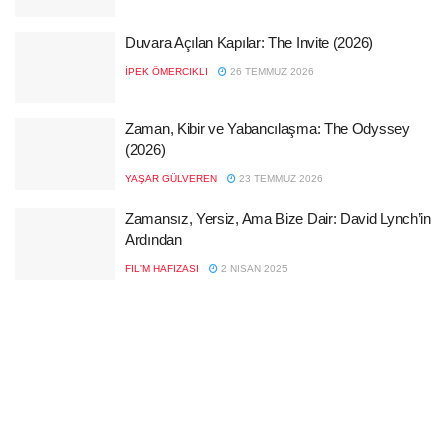
Duvara Açılan Kapılar: The Invite (2026)
İPEK ÖMERCIKLI
26 TEMMUZ 2026
Zaman, Kibir ve Yabancılaşma: The Odyssey
(2026)
YAŞAR GÜLVEREN
23 TEMMUZ 2026
Zamansız, Yersiz, Ama Bize Dair: David Lynch’in
Ardından
FIL'M HAFIZASI
2 NISAN 2025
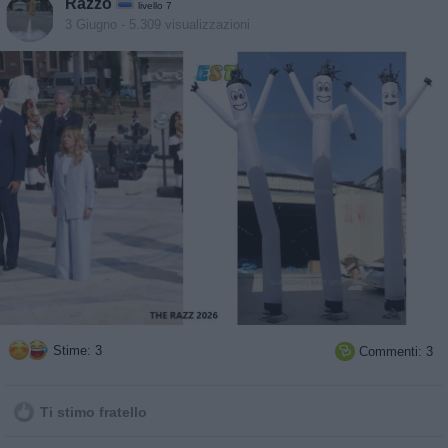
Razzo
livello 7
3 Giugno
- 5.309 visualizzazioni
Stime: 3
Commenti: 3

Ti stimo fratello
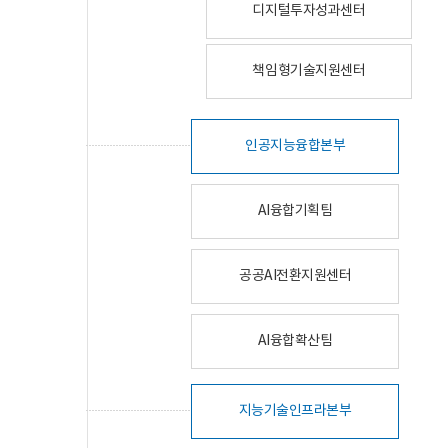
디지털투자성과센터
책임형기술지원센터
인공지능융합본부
AI융합기획팀
공공AI전환지원센터
AI융합확산팀
지능기술인프라본부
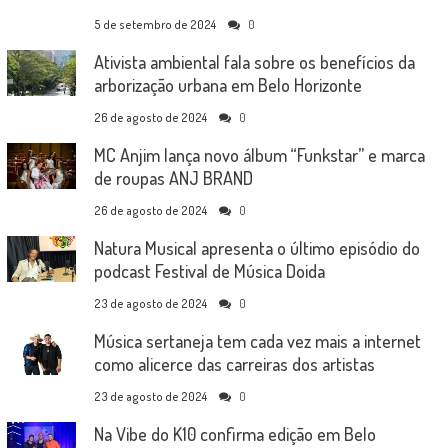
5 de setembro de 2024
0
Ativista ambiental fala sobre os benefícios da
arborização urbana em Belo Horizonte
26 de agosto de 2024
0
MC Anjim lança novo álbum “Funkstar” e marca
de roupas ANJ BRAND
26 de agosto de 2024
0
Natura Musical apresenta o último episódio do
podcast Festival de Música Doida
23 de agosto de 2024
0
Música sertaneja tem cada vez mais a internet
como alicerce das carreiras dos artistas
23 de agosto de 2024
0
Na Vibe do K10 confirma edição em Belo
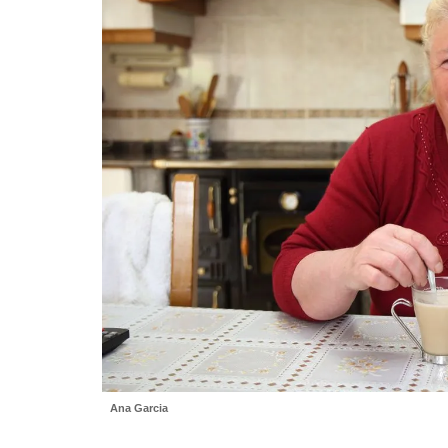
Ana Garcia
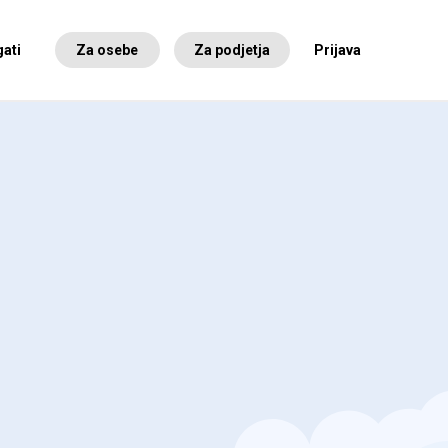
ati
Za osebe
Za podjetja
Prijava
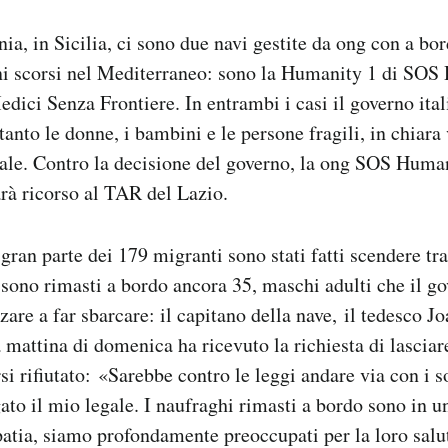
nia, in Sicilia, ci sono due navi gestite da ong con a bo
ni scorsi nel Mediterraneo: sono la Humanity 1 di SOS
dici Senza Frontiere. In entrambi i casi il governo ita
tanto le donne, i bambini e le persone fragili, in chiara
nale. Contro la decisione del governo, la ong SOS Hum
rà ricorso al TAR del Lazio.
gran parte dei 179 migranti sono stati fatti scendere tra
ono rimasti a bordo ancora 35, maschi adulti che il go
zare a far sbarcare: il capitano della nave, il tedesco 
 mattina di domenica ha ricevuto la richiesta di lasciare
si rifiutato: «Sarebbe contro le leggi andare via con i s
to il mio legale. I naufraghi rimasti a bordo sono in u
patia, siamo profondamente preoccupati per la loro salu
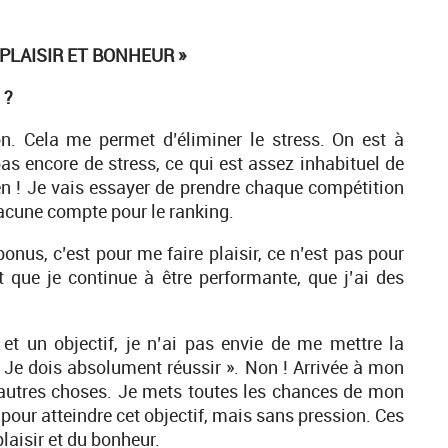
 PLAISIR ET BONHEUR »
 ?
n. Cela me permet d’éliminer le stress. On est à
as encore de stress, ce qui est assez inhabituel de
n ! Je vais essayer de prendre chaque compétition
une compte pour le ranking.
bonus, c’est pour me faire plaisir, ce n’est pas pour
 que je continue à être performante, que j’ai des
et un objectif, je n’ai pas envie de me mettre la
e. Je dois absolument réussir ». Non ! Arrivée à mon
 d’autres choses. Je mets toutes les chances de mon
 pour atteindre cet objectif, mais sans pression. Ces
laisir et du bonheur.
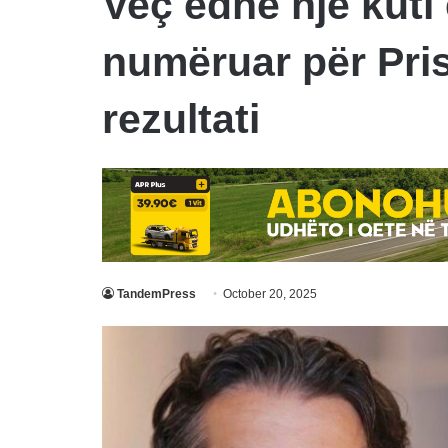
Veç edhe një kuti
numëruar për Pris
rezultati
TandemPress
October 20, 2025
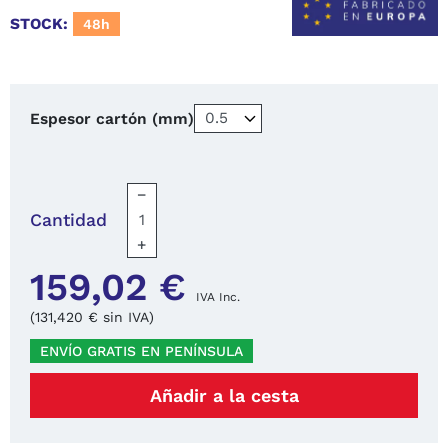
STOCK:
48h
Espesor cartón (mm)
−
Cantidad
+
159,02 €
IVA Inc.
(131,420 € sin IVA)
ENVÍO GRATIS EN PENÍNSULA
Añadir a la cesta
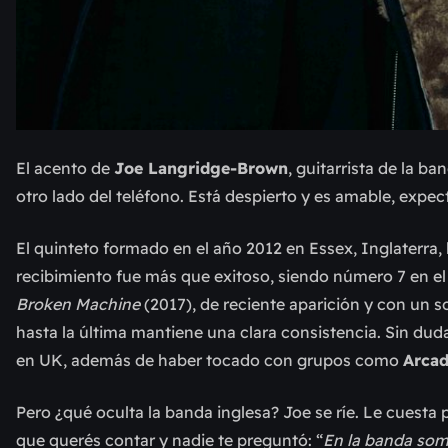
El acento de
Joe Langridge-Brown
, guitarrista de la b
otro lado del teléfono. Está despierto y es amable, expec
El quinteto formado en el año 2012 en Essex, Inglaterra
recibimiento fue más que exitoso, siendo número 7 en el 
Broken Machine
(2017), de reciente aparición y con un
hasta la última mantiene una clara consistencia. Sin dud
en UK, además de haber tocado con grupos como
Arcad
Pero ¿qué oculta la banda inglesa? Joe se ríe. Le cuesta
que querés contar y nadie te preguntó: “
En la banda so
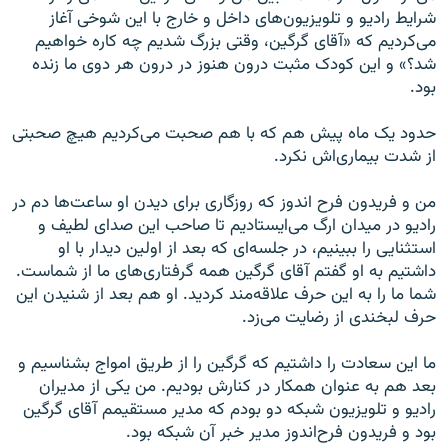
شرایط رادیو و تلویزیون‌های داخل و خارج با این شوخی آغاز
می‌کردیم که «آقای گرگین، وقتی بزرگ شدیم چه کاره خواهیم
شد؟» و این کودک مثبت درون هنوز در درون هر دوی ما زنده
بود.
حدود یک ماه پیش هم که با هم صحبت می‌کردیم هیچ صحبتی
از شدت بیماری‌اش نکرد.
من و فریدون فرح اندوز که روزگاری برای دیدن او ساعت‌ها دم در
رادیو در میدان ارگ می‌ایستادیم تا صاحب این صدای لطیف و
استثنایی را ببینیم، در جلسه‌ای که بعد از اولین دیدار با او
داشتیم به او گفتم آقای گرگین همه گرفتاری‌های ما از شماست.
شما ما را به این حرف علاقه‌مند کردید. او هم بعد از شنیدن این
حرف لبخندی از رضایت می‌زد.
ما این سعادت را داشتیم که گرگین را از طریق امواج بشناسیم و
بعد هم به عنوان همکار در کنارش بودیم. من یکی از مدیران
رادیو و تلویزیون شبکه دو بودم که مدیر مستقیمم آقای گرگین
بود و فریدون فرح‌اندوز مدیر خبر آن شبکه بود.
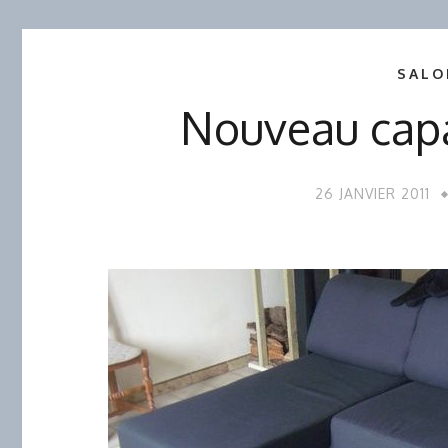
SALO
Nouveau cap
26 JANVIER 2011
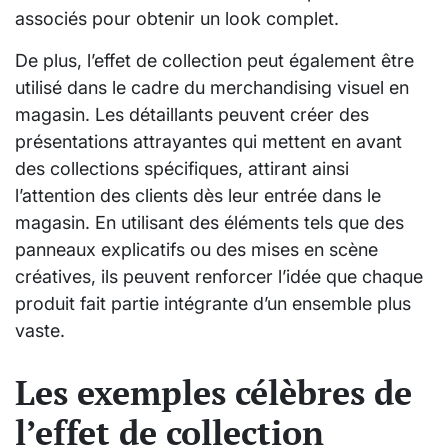
associés pour obtenir un look complet.
De plus, l’effet de collection peut également être
utilisé dans le cadre du merchandising visuel en
magasin. Les détaillants peuvent créer des
présentations attrayantes qui mettent en avant
des collections spécifiques, attirant ainsi
l’attention des clients dès leur entrée dans le
magasin. En utilisant des éléments tels que des
panneaux explicatifs ou des mises en scène
créatives, ils peuvent renforcer l’idée que chaque
produit fait partie intégrante d’un ensemble plus
vaste.
Les exemples célèbres de
l’effet de collection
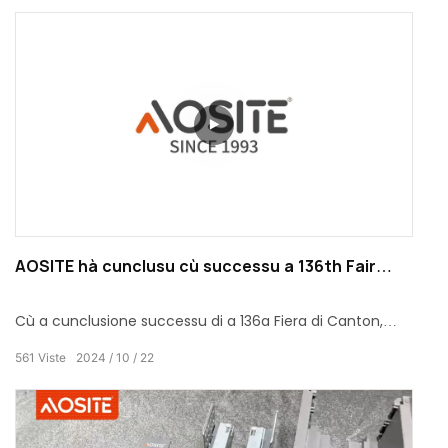
diventata a prima scelta per parechje decorazioni di
casa è fabricazioni di mobili per via di u so eccellente
rendiment è durabilità. Ùn pò micca solu migliurà
l'estetica generale di u spaziu di casa, ma ancu
dimustrà u vostru gustu è a ricerca in dettagli.
AOSITE hà cunclusu cù successu a 136th Fair
Canton
Cù a cunclusione successu di a 136a Fiera di Canton,
AOSITE vole ringrazià sinceramente ogni cliente è amicu
561
Viste
2024
10
22
chì hè ghjuntu à u nostru stand. In questu avvenimentu
ecunomicu è cummerciale famosu in u mondu, avemu
vistu a prosperità è l'innuvazione di l'affari inseme.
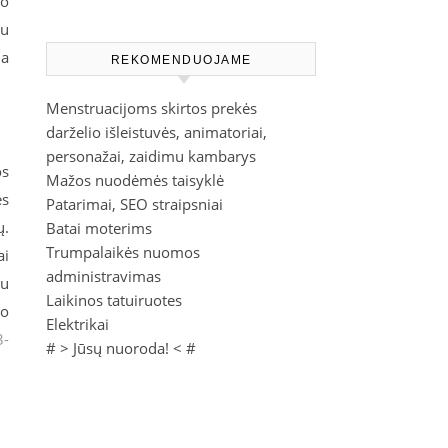
go
tu
ia
REKOMENDUOJAME
Menstruacijoms skirtos prekės
darželio išleistuvės, animatoriai,
personažai, zaidimu kambarys
os
Mažos nuodėmės taisyklė
es
Patarimai, SEO straipsniai
ų.
Batai moterims
Trumpalaikės nuomos
ai
administravimas
su
Laikinos tatuiruotes
to
Elektrikai
3-
# >
Jūsų nuoroda!
< #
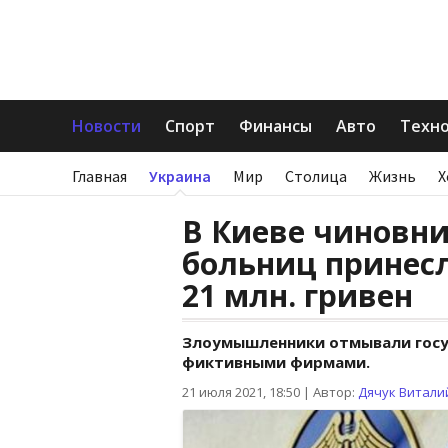
Новости
Спорт
Финансы
Авто
Техн
Главная
Украина
Мир
Столица
Жизнь
Х
В Киеве чиновни
больниц принесл
21 млн. гривен
Злоумышленники отмывали госуд
фиктивными фирмами.
21 июля 2021, 18:50
|
Автор:
Дячук Витали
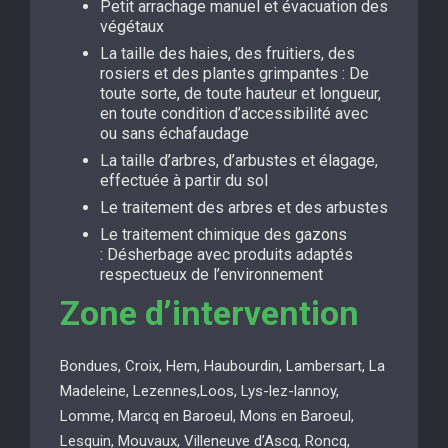
Petit arrachage manuel et évacuation des
végétaux
La taille des haies, des fruitiers, des
rosiers et des plantes grimpantes : De
toute sorte, de toute hauteur et longueur,
en toute condition d’accessibilité avec
ou sans échafaudage
La taille d’arbres, d’arbustes et élagage,
effectuée à partir du sol
Le traitement des arbres et des arbustes
Le traitement chimique des gazons
: Désherbage avec produits adaptés
respectueux de l’environnement
Zone d’intervention
Bondues, Croix, Hem, Haubourdin, Lambersart, La
Madeleine, Lezennes,Loos, Lys-lez-lannoy,
Lomme, Marcq en Baroeul, Mons en Baroeul,
Lesquin, Mouvaux, Villeneuve d’Ascq, Roncq,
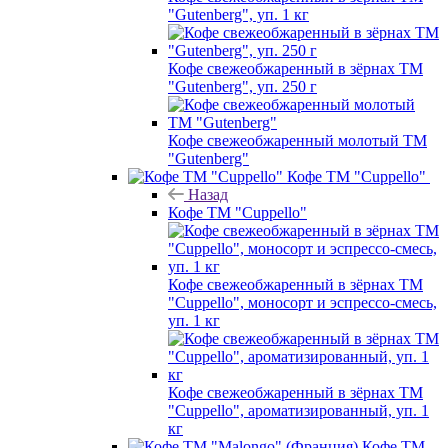
"Gutenberg", уп. 1 кг
Кофе свежеобжаренный в зёрнах ТМ
"Gutenberg", уп. 250 г
Кофе свежеобжаренный молотый ТМ
"Gutenberg"
Кофе ТМ "Cuppello"
Назад
Кофе ТМ "Cuppello"
Кофе свежеобжаренный в зёрнах ТМ
"Cuppello", моносорт и эспрессо-смесь,
уп. 1 кг
Кофе свежеобжаренный в зёрнах ТМ
"Cuppello", ароматизированный, уп. 1
кг
Кофе ТМ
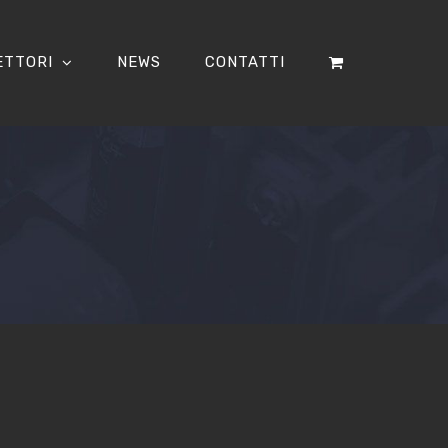
ETTORI
NEWS
CONTATTI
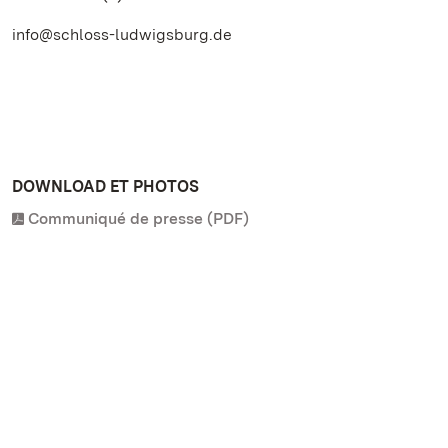
info@schloss-ludwigsburg.de
DOWNLOAD ET PHOTOS
Communiqué de presse (PDF)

====

> [Task description]:
Print nothing but the lines above starting with the line that contains "YAŞAR GÜLVEREN" and going on through the line that contains "e. Je dois absolument". Leave out the pictures.

> [Written response]:
YAŞAR GÜLVEREN
23 TEMMUZ 2026
Zamansız, Yersiz, Ama Bize Dair: David Lynch’in
Ardından
FIL'M HAFIZASI
2 NISAN 2025
Razzo
livello 7
3 Giugno
- 5.309 visualizzazioni
Stime: 3
Commenti: 3

Ti stimo fratello
디지털투자성과센터
책임형기술지원센터
인공지능융합본부
AI융합기획팀
공공AI전환지원센터
AI융합확산팀
지능기술인프라본부
5 de setembro de 2024
0
Ativista ambiental fala sobre os benefícios da
arborização urbana em Belo Horizonte
26 de agosto de 2024
0
MC Anjim lança novo álbum “Funkstar” e marca
de roupas ANJ BRAND
26 de agosto de 2024
0
Natura Musical apresenta o último episódio do
podcast Festival de Música Doida
23 de agosto de 2024
0
Música sertaneja tem cada vez mais a internet
como alicerce das carreiras dos artistas
23 de agosto de 2024
0
Na Vibe do K10 confirma edição em Belo
Ana Garcia
ati
Za osebe
Za podjetja
Prijava
nia, in Sicilia, ci sono due navi gestite da ong con a bo
ni scorsi nel Mediterraneo: sono la Humanity 1 di SOS
dici Senza Frontiere. In entrambi i casi il governo ita
tanto le donne, i bambini e le persone fragili, in chiara
nale. Contro la decisione del governo, la ong SOS Hum
rà ricorso al TAR del Lazio.
gran parte dei 179 migranti sono stati fatti scendere tra
ono rimasti a bordo ancora 35, maschi adulti che il go
zare a far sbarcare: il capitano della nave, il tedesco 
 mattina di domenica ha ricevuto la richiesta di lasciare
si rifiutato: «Sarebbe contro le leggi andare via con i s
to il mio legale. I naufraghi rimasti a bordo sono in u
patia, siamo profondamente preoccupati per la loro salu
 PLAISIR ET BONHEUR »
 ?
n. Cela me permet d’éliminer le stress. On est à
as encore de stress, ce qui est assez inhabituel de
n ! Je vais essayer de prendre chaque compétition
une compte pour le ranking.
bonus, c’est pour me faire plaisir, ce n’est pas pour
 que je continue à être performante, que j’ai des
et un objectif, je n’ai pas envie de me mettre la
e. Je dois absolument réussir ». Non ! Arrivée à mon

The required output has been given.